16/06/2026
En avril dernier et jusqu’à la veille du 1er mai, le gouvernement était à l’offensive pour s’attaquer à une conquête sociale arrachée par la lutte des travailleurs et des travailleuses de tous les pays.
En avril dernier, face à la mobilisation unanime des syndicats, Lecornu a dû retirer son projet de loi réactionnaire visant à supprimer le 1er mai seul jour férié, chômé, payé et protégé du lien de subordination. Des exceptions existent déjà pour les hôpitaux, l’énergie et les transports publics, nous devons nous opposer à leur élargissement.
Les membres du gouvernement ont voulu mettre au pas l’inspection du travail et sont aller jusqu’à afficher leur soutien aux patronnes et aux patrons qui violeraient le code du travail.
Mais le patronat ne renonce pas puisque le sénat examine aujourd’hui la proposition de loi remettant en cause le caractère chômé du 1er mai. Non le 1er mai n’est pas payé double aujourd’hui, au-delà de cette escroquerie et de la mobilisation de ce jour à Paris et dans les territoires, nous devons sur chaque lieu de travail, dans chaque entreprise rappeler et exiger que le 1er mai doit rester chômé et payé.
Alors que les chiffres sont là : plus de 6 milliards de profits en quelques mois pour Total Energies, 6 milliards d’économies supplémentaires à réaliser sur le budget de l’état donc sur les services publics et 36 milliards supplémentaires pour actualiser la loi de programmation militaire. L’urgence n’est pas de travailler plus pour gagner un peu plus mais bien d’obtenir des augmentations générales des salaires et des pensions et de bloquer le prix des carburants.
Pendant que le gouvernement veut sécuriser l’exploitation des travailleurs et des travailleuses par le patronat, la précarité touche toujours plus de salarié•es pauvres, au Smic et en dessous en particulier pour les femmes assignées aux temps partiel et aux métiers dits féminisés. La pauvreté touche toujours plus de retraité•es en France et deux millions de personnes âgées de 60 ans et plus vivent sous le seuil de pauvreté.
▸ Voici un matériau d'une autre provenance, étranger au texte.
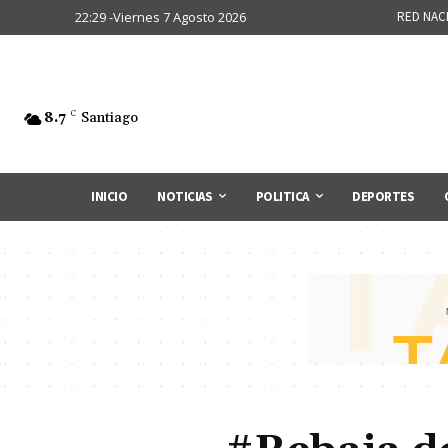
22:29 -Viernes 7 Agosto 2026
RED NAC
8.7
C
Santiago
INICIO
NOTICIAS
POLITICA
DEPORTES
La pauvreté monétaire touche en premier lieu les travailleurs et travailleuses privé•es d’emploi (36,1%).
L’augmentation « mécanique du Smic » de 2,41 % (du fait notamment de l’inflation à 2,2 %), fait qu’un nombre croissant de branches ont des grilles de salaires qui débutent en dessous du Smic. Le mécanisme des allègements de « charges » dite réduction Fillon jusqu’à 3 fois le Smic, que le patronat veut maintenir à tout prix, ne fait qu’amplifier ce phénomène de « trappe » aux très bas salaires.
De dénonciations d’usages en mise en cause d’accords et de convention collective dans la métallurgie chez Compositec, Centrair et l’action sociale, le patronat s’attaque à tout ce que les travailleurs et travailleuses ont gagné par leurs luttes et qui sont devenus des compléments de revenus indispensables telles que des primes ou des pauses payées. Ce sont tous les salaires des ouvrier•es, employé•es, du privé comme du public, qui ne suffisent pas pour vivre, ce sont le temps et la charge de travail des cadres qui explosent.
Les « négociations salariales » de ces deux dernières années ont débouché sur de faibles augmentations, essentiellement individuelles, insuffisantes pour rattraper les prix. Décidés à ne pas lâcher sur les salaires et à marteler le chantage à l’emploi, le patronat et le gouvernement doivent tenir compte de la colère et des mobilisations des travailleuses et des travailleurs comme chez Bosch.
Les négociations salariales à CDM seront très tendues car les travailleuses ne comptent pas se satisfaire des miettes qu’on leur propose après des années de profits réalisés sur leur dos. Elles n’accepteront pas d’être des smicardes pour enrichir la famille Arnault, le groupe Vuitton et leurs actionnaires. Les camarades de Bosch et de l’ADMR démontrent que la lutte paie.
C’est dans ce contexte que les salarié•es ont le plus besoin d’un syndicat CGT et d’un syndicat offensif dans leur entreprise car ce n’est pas augmenter le temps de travail qu’il faut, c’est :
- Bloquer le prix du carburant
- Augmenter le SMIC à 2200 € brut,
- Rouvrir des NAO dans toutes les entreprises pour obtenir de véritables augmentations générales de salaires, gagner l’égalité salariale et vivre dignement de son travail
- Dégeler le point d’indice de la Fonction publique et rattraper la perte de pouvoir d’achat qui date de 2020 (12,5 % de perte sur le SMIC).
- Exiger une loi pour indexer les salaires sur les prix et les pensions sur les salaires.